Retype each of the following rows word for word, line by line, with nothing changed or left out.

• **THE DATA**
------------------------------
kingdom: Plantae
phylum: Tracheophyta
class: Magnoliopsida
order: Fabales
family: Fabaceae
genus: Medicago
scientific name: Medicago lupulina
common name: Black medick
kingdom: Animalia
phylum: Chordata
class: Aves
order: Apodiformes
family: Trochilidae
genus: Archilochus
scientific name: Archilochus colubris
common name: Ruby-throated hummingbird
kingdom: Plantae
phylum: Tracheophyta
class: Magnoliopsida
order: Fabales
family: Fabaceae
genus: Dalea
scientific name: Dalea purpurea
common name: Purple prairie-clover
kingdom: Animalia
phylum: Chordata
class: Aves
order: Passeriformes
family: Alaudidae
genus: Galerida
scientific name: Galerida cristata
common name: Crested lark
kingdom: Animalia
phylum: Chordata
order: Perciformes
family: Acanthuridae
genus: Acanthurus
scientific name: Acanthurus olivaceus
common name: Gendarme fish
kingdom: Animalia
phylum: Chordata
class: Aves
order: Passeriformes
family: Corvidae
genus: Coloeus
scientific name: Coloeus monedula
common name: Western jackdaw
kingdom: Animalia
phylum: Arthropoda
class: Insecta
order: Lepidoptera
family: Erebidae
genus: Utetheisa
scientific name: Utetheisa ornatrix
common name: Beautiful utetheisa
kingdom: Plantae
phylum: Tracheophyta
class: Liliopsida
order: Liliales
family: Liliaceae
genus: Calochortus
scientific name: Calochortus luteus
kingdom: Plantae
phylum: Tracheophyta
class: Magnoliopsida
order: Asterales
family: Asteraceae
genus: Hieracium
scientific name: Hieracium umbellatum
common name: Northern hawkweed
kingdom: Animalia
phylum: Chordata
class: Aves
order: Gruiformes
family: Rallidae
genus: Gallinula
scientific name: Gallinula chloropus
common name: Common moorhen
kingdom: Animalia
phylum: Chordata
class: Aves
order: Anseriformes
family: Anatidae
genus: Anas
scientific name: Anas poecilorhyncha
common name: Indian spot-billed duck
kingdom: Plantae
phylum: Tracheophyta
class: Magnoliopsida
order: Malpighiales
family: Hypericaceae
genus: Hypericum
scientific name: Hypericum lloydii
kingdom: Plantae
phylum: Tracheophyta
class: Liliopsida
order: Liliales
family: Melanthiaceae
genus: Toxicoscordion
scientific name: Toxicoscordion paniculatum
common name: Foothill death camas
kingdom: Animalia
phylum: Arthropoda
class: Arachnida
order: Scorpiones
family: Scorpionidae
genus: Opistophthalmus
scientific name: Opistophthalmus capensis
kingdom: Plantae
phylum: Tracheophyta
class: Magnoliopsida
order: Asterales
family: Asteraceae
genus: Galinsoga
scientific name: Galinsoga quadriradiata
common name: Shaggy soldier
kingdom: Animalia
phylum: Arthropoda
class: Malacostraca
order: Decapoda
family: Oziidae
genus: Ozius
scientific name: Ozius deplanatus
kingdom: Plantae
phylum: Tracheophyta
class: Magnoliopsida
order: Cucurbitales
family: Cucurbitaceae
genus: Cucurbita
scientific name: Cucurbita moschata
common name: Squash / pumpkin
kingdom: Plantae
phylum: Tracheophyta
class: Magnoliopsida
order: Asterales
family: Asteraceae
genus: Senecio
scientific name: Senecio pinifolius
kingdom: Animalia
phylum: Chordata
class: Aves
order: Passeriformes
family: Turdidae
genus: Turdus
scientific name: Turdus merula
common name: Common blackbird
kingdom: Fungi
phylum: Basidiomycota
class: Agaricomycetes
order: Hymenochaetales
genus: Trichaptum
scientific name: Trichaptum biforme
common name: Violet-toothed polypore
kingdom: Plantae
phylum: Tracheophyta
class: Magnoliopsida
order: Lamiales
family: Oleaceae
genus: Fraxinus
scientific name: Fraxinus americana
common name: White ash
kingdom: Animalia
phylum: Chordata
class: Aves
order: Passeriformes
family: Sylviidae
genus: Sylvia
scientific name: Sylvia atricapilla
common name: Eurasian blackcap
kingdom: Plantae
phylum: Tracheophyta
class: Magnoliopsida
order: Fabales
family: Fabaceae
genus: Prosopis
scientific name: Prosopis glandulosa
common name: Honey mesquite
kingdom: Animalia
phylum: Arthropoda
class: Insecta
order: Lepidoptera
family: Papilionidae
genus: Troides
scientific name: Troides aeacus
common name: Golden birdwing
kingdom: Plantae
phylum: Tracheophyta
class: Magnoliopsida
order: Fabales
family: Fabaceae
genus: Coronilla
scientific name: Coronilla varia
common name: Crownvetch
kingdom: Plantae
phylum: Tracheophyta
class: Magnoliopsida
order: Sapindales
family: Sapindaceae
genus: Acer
------------------------------
• **RESULT OF THE EXERCISE**
kingdom: Plantae
phylum: Tracheophyta
class: Magnoliopsida
order: Fabales
family: Fabaceae
genus: Medicago
scientific name: Medicago lupulina
common name: Black medick
kingdom: Animalia
phylum: Chordata
class: Aves
order: Apodiformes
family: Trochilidae
genus: Archilochus
scientific name: Archilochus colubris
common name: Ruby-throated hummingbird
kingdom: Plantae
phylum: Tracheophyta
class: Magnoliopsida
order: Fabales
family: Fabaceae
genus: Dalea
scientific name: Dalea purpurea
common name: Purple prairie-clover
kingdom: Animalia
phylum: Chordata
class: Aves
order: Passeriformes
family: Alaudidae
genus: Galerida
scientific name: Galerida cristata
common name: Crested lark
kingdom: Animalia
phylum: Chordata
order: Perciformes
family: Acanthuridae
genus: Acanthurus
scientific name: Acanthurus olivaceus
common name: Gendarme fish
kingdom: Animalia
phylum: Chordata
class: Aves
order: Passeriformes
family: Corvidae
genus: Coloeus
scientific name: Coloeus monedula
common name: Western jackdaw
kingdom: Animalia
phylum: Arthropoda
class: Insecta
order: Lepidoptera
family: Erebidae
genus: Utetheisa
scientific name: Utetheisa ornatrix
common name: Beautiful utetheisa
kingdom: Plantae
phylum: Tracheophyta
class: Liliopsida
order: Liliales
family: Liliaceae
genus: Calochortus
scientific name: Calochortus luteus
kingdom: Plantae
phylum: Tracheophyta
class: Magnoliopsida
order: Asterales
family: Asteraceae
genus: Hieracium
scientific name: Hieracium umbellatum
common name: Northern hawkweed
kingdom: Animalia
phylum: Chordata
class: Aves
order: Gruiformes
family: Rallidae
genus: Gallinula
scientific name: Gallinula chloropus
common name: Common moorhen
kingdom: Animalia
phylum: Chordata
class: Aves
order: Anseriformes
family: Anatidae
genus: Anas
scientific name: Anas poecilorhyncha
common name: Indian spot-billed duck
kingdom: Plantae
phylum: Tracheophyta
class: Magnoliopsida
order: Malpighiales
family: Hypericaceae
genus: Hypericum
scientific name: Hypericum lloydii
kingdom: Plantae
phylum: Tracheophyta
class: Liliopsida
order: Liliales
family: Melanthiaceae
genus: Toxicoscordion
scientific name: Toxicoscordion paniculatum
common name: Foothill death camas
kingdom: Animalia
phylum: Arthropoda
class: Arachnida
order: Scorpiones
family: Scorpionidae
genus: Opistophthalmus
scientific name: Opistophthalmus capensis
kingdom: Plantae
phylum: Tracheophyta
class: Magnoliopsida
order: Asterales
family: Asteraceae
genus: Galinsoga
scientific name: Galinsoga quadriradiata
common name: Shaggy soldier
kingdom: Animalia
phylum: Arthropoda
class: Malacostraca
order: Decapoda
family: Oziidae
genus: Ozius
scientific name: Ozius deplanatus
kingdom: Plantae
phylum: Tracheophyta
class: Magnoliopsida
order: Cucurbitales
family: Cucurbitaceae
genus: Cucurbita
scientific name: Cucurbita moschata
common name: Squash / pumpkin
kingdom: Plantae
phylum: Tracheophyta
class: Magnoliopsida
order: Asterales
family: Asteraceae
genus: Senecio
scientific name: Senecio pinifolius
kingdom: Animalia
phylum: Chordata
class: Aves
order: Passeriformes
family: Turdidae
genus: Turdus
scientific name: Turdus merula
common name: Common blackbird
kingdom: Fungi
phylum: Basidiomycota
class: Agaricomycetes
order: Hymenochaetales
genus: Trichaptum
scientific name: Trichaptum biforme
common name: Violet-toothed polypore
kingdom: Plantae
phylum: Tracheophyta
class: Magnoliopsida
order: Lamiales
family: Oleaceae
genus: Fraxinus
scientific name: Fraxinus americana
common name: White ash
kingdom: Animalia
phylum: Chordata
class: Aves
order: Passeriformes
family: Sylviidae
genus: Sylvia
scientific name: Sylvia atricapilla
common name: Eurasian blackcap
kingdom: Plantae
phylum: Tracheophyta
class: Magnoliopsida
order: Fabales
family: Fabaceae
genus: Prosopis
scientific name: Prosopis glandulosa
common name: Honey mesquite
kingdom: Animalia
phylum: Arthropoda
class: Insecta
order: Lepidoptera
family: Papilionidae
genus: Troides
scientific name: Troides aeacus
common name: Golden birdwing
kingdom: Plantae
phylum: Tracheophyta
class: Magnoliopsida
order: Fabales
family: Fabaceae
genus: Coronilla
scientific name: Coronilla varia
common name: Crownvetch
kingdom: Plantae
phylum: Tracheophyta
class: Magnoliopsida
order: Sapindales
family: Sapindaceae
genus: Acer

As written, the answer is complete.